> **Task instructions**
Return all of the entries word for word, but omit the pictures they contain.
***** Information shown
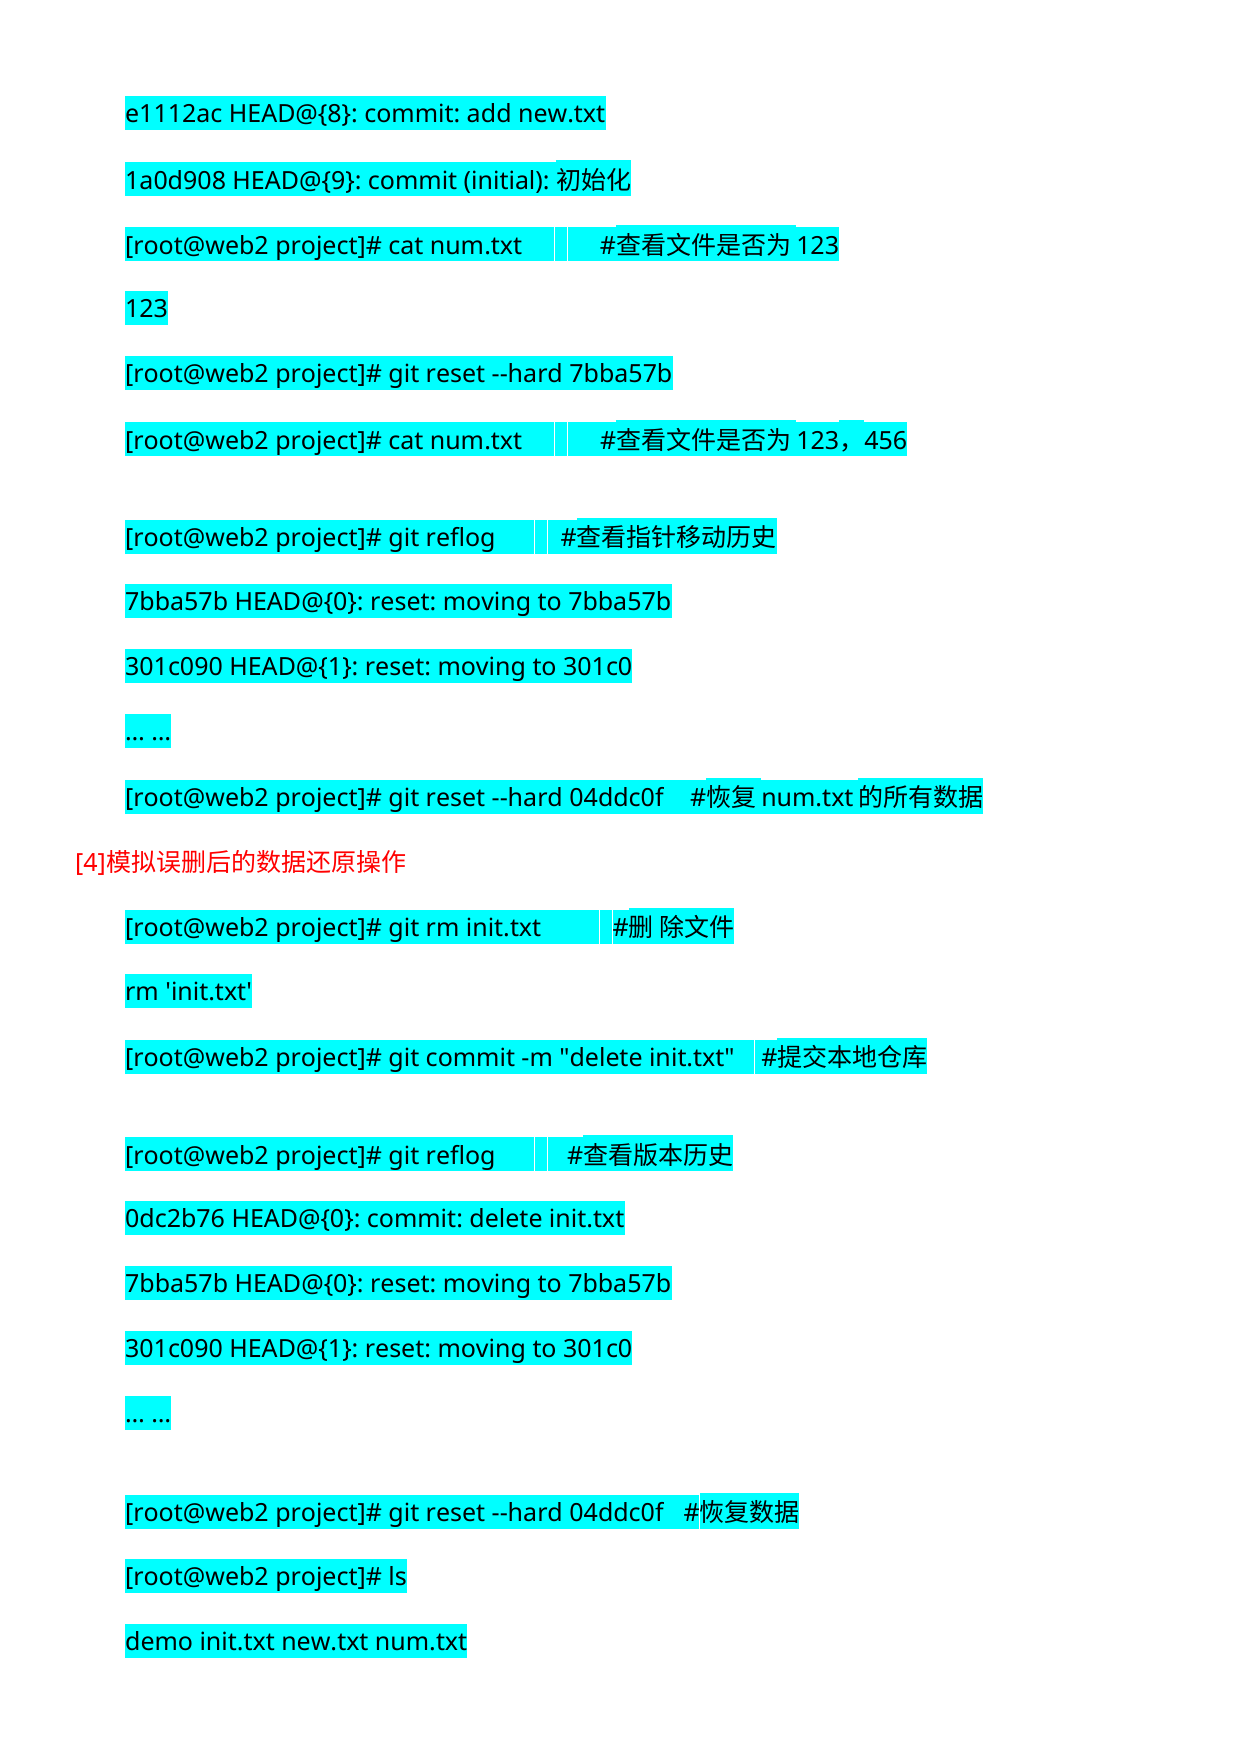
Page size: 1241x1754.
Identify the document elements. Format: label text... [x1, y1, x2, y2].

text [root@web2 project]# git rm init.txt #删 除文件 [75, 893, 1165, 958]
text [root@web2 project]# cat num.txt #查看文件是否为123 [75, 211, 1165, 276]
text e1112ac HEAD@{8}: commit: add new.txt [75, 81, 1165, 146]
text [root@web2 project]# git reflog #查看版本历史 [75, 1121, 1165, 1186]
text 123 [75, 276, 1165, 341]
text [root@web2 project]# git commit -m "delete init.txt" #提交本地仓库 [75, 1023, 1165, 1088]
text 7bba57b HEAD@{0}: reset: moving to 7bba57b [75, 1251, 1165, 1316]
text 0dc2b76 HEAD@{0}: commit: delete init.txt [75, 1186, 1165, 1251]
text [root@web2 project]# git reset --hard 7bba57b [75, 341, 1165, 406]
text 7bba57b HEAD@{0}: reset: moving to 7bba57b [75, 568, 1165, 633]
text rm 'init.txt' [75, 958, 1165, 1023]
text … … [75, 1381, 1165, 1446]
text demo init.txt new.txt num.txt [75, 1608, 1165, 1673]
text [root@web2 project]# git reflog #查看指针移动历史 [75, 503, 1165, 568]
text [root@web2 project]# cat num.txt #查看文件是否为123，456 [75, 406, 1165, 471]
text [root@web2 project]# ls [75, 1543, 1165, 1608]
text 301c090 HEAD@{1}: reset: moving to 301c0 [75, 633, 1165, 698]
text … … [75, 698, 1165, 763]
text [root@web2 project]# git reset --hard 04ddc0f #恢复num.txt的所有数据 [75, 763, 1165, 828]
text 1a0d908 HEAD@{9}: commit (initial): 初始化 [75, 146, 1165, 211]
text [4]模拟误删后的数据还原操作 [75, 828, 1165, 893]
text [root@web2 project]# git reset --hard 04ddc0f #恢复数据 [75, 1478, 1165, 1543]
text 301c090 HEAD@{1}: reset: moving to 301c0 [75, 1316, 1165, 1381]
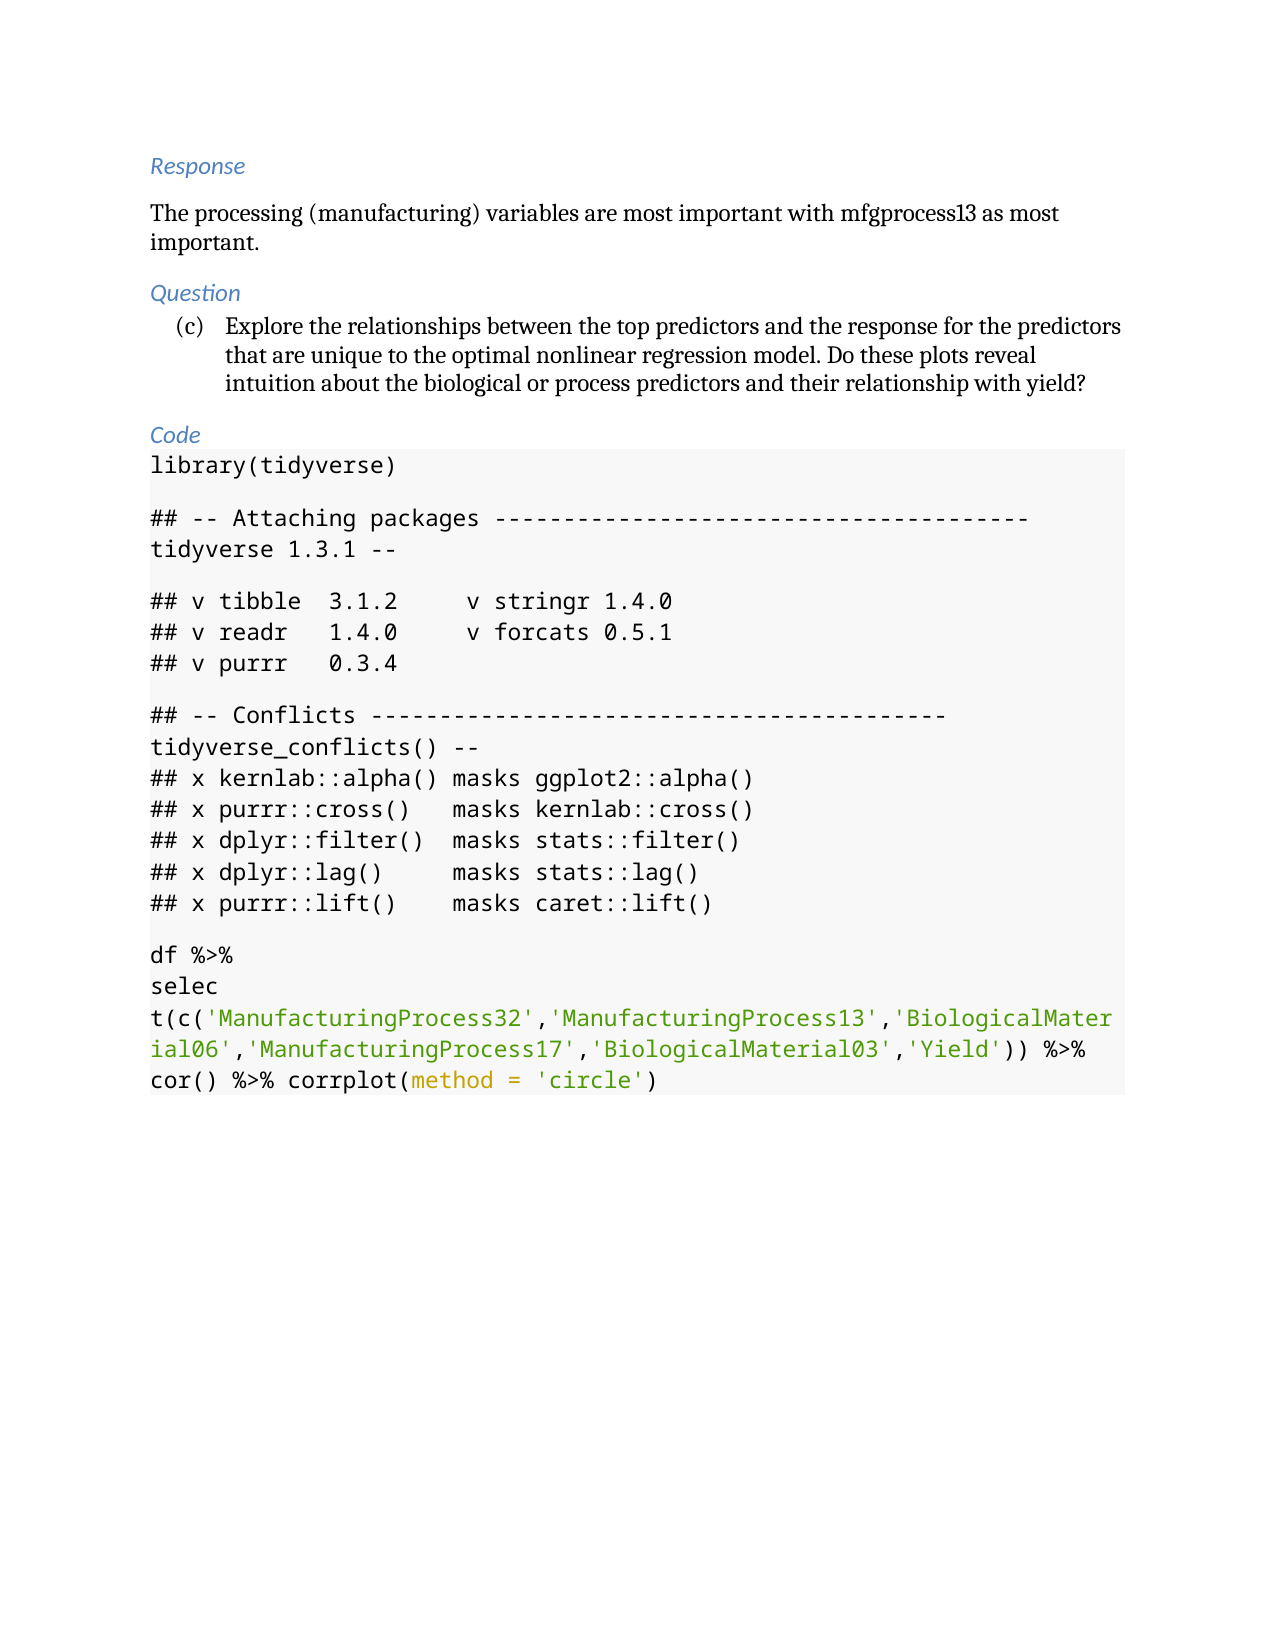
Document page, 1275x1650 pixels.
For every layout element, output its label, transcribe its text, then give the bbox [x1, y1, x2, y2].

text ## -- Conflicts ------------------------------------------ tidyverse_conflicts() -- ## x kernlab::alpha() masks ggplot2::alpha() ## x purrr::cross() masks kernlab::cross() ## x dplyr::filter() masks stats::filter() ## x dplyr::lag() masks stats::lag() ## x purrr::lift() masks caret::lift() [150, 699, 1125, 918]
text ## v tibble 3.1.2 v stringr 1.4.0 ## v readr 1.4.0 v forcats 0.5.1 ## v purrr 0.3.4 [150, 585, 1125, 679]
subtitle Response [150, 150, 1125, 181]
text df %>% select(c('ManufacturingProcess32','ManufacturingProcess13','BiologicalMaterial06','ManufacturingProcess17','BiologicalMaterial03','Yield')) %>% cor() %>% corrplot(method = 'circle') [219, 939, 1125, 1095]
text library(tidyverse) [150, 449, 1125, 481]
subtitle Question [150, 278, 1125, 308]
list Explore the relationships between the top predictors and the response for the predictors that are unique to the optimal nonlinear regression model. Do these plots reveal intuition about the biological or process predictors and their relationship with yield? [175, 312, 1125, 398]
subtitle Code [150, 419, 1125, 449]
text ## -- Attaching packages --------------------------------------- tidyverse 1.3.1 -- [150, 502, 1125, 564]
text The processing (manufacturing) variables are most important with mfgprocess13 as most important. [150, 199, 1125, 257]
**********
> **Exercise answer**
Page size: 1241x1754.
Identify the document elements. Format: label text... [x1, y1, x2, y2].

text [root@web2 project]# git rm init.txt #删 除文件 [75, 893, 1165, 958]
text [root@web2 project]# cat num.txt #查看文件是否为123 [75, 211, 1165, 276]
text e1112ac HEAD@{8}: commit: add new.txt [75, 81, 1165, 146]
text [root@web2 project]# git reflog #查看版本历史 [75, 1121, 1165, 1186]
text 123 [75, 276, 1165, 341]
text [root@web2 project]# git commit -m "delete init.txt" #提交本地仓库 [75, 1023, 1165, 1088]
text 7bba57b HEAD@{0}: reset: moving to 7bba57b [75, 1251, 1165, 1316]
text 0dc2b76 HEAD@{0}: commit: delete init.txt [75, 1186, 1165, 1251]
text [root@web2 project]# git reset --hard 7bba57b [75, 341, 1165, 406]
text 7bba57b HEAD@{0}: reset: moving to 7bba57b [75, 568, 1165, 633]
text rm 'init.txt' [75, 958, 1165, 1023]
text … … [75, 1381, 1165, 1446]
text demo init.txt new.txt num.txt [75, 1608, 1165, 1673]
text [root@web2 project]# git reflog #查看指针移动历史 [75, 503, 1165, 568]
text [root@web2 project]# cat num.txt #查看文件是否为123，456 [75, 406, 1165, 471]
text [root@web2 project]# ls [75, 1543, 1165, 1608]
text 301c090 HEAD@{1}: reset: moving to 301c0 [75, 633, 1165, 698]
text … … [75, 698, 1165, 763]
text [root@web2 project]# git reset --hard 04ddc0f #恢复num.txt的所有数据 [75, 763, 1165, 828]
text 1a0d908 HEAD@{9}: commit (initial): 初始化 [75, 146, 1165, 211]
text [4]模拟误删后的数据还原操作 [75, 828, 1165, 893]
text [root@web2 project]# git reset --hard 04ddc0f #恢复数据 [75, 1478, 1165, 1543]
text 301c090 HEAD@{1}: reset: moving to 301c0 [75, 1316, 1165, 1381]
Document page, 1275x1650 pixels.
For every layout element, output its label, transcribe its text, then give the bbox [x1, y1, x2, y2].

text ## -- Conflicts ------------------------------------------ tidyverse_conflicts() -- ## x kernlab::alpha() masks ggplot2::alpha() ## x purrr::cross() masks kernlab::cross() ## x dplyr::filter() masks stats::filter() ## x dplyr::lag() masks stats::lag() ## x purrr::lift() masks caret::lift() [150, 699, 1125, 918]
text ## v tibble 3.1.2 v stringr 1.4.0 ## v readr 1.4.0 v forcats 0.5.1 ## v purrr 0.3.4 [150, 585, 1125, 679]
subtitle Response [150, 150, 1125, 181]
text df %>% select(c('ManufacturingProcess32','ManufacturingProcess13','BiologicalMaterial06','ManufacturingProcess17','BiologicalMaterial03','Yield')) %>% cor() %>% corrplot(method = 'circle') [219, 939, 1125, 1095]
text library(tidyverse) [150, 449, 1125, 481]
subtitle Question [150, 278, 1125, 308]
list Explore the relationships between the top predictors and the response for the predictors that are unique to the optimal nonlinear regression model. Do these plots reveal intuition about the biological or process predictors and their relationship with yield? [175, 312, 1125, 398]
subtitle Code [150, 419, 1125, 449]
text ## -- Attaching packages --------------------------------------- tidyverse 1.3.1 -- [150, 502, 1125, 564]
text The processing (manufacturing) variables are most important with mfgprocess13 as most important. [150, 199, 1125, 257]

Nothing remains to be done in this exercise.